In Ramon's view one has to ask - as has repeatedly been done since IRBA tabled its proposal for mandatory firm rotation – that if SA has the world’s best auditing standards, why does one need to interfere with the regulatory framework in a way "that clearly has numerous significant flaws?"
Ramon and a number of other speakers, highlighted the fact that MAFR has been tried in numerous other parts of the world – “and the overwhelming conclusion is that it is a global failure”.
This was confirmed by Jeremy Jennings – head of regulation and public policy for EY in Europe – who told the meeting: “We urge that MAFR be approached with caution. It has been implemented in the EU and we ended up with a bit of a mess.

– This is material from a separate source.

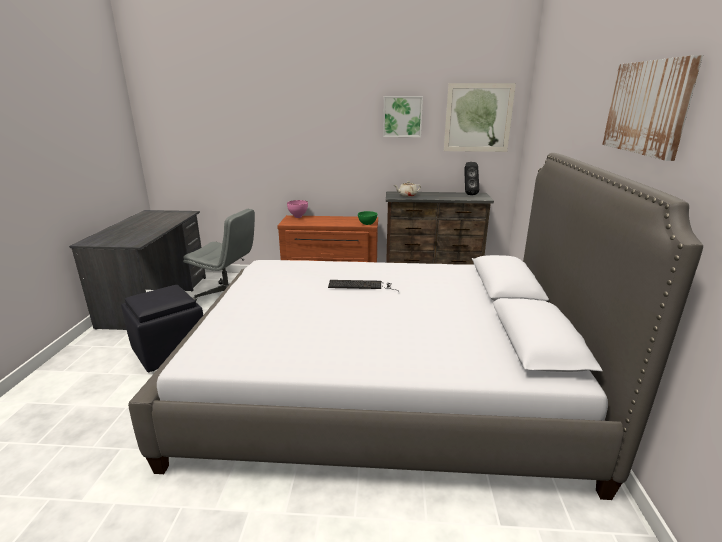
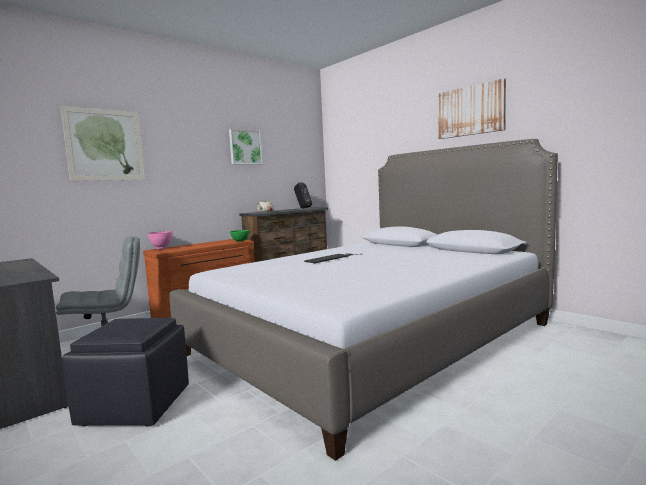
camera: 45 degrees left, 15 degrees down
(478, 118) = (296, 150): picture -> picture (105, 145)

“There are numerous unintended consequences – including additional costs of at least €16bn - and we definitely don’t feel that Europe has got it right,” said Jennings.

Representatives from the King Committee and the Institute of Directors also pointed out that any changes to the appointment of auditors should be governed by the Companies Act, not only by IRBA.
“We don’t believe MAFR is the best approach – the negative consequences outweigh any benefits,” the King Committee said in a letter read out to the meeting.

“MAFR reduces the accountability of audit committees and IRBA has been unable to provide any evidence to back up its claim that there are ‘serious concerns’ about the current independence of auditors.”
This was endorsed by the Specialist Committee on Company Law – which advises the Trade and Industry Minister on company regulation – which said the Companies Act was the most appropriate statute for regulating the independence of auditors.
A number of organisations criticised IRBA for pushing ahead with its process without providing research to substantiate its arguments, or acknowledging the shortcomings pointed out by stakeholders.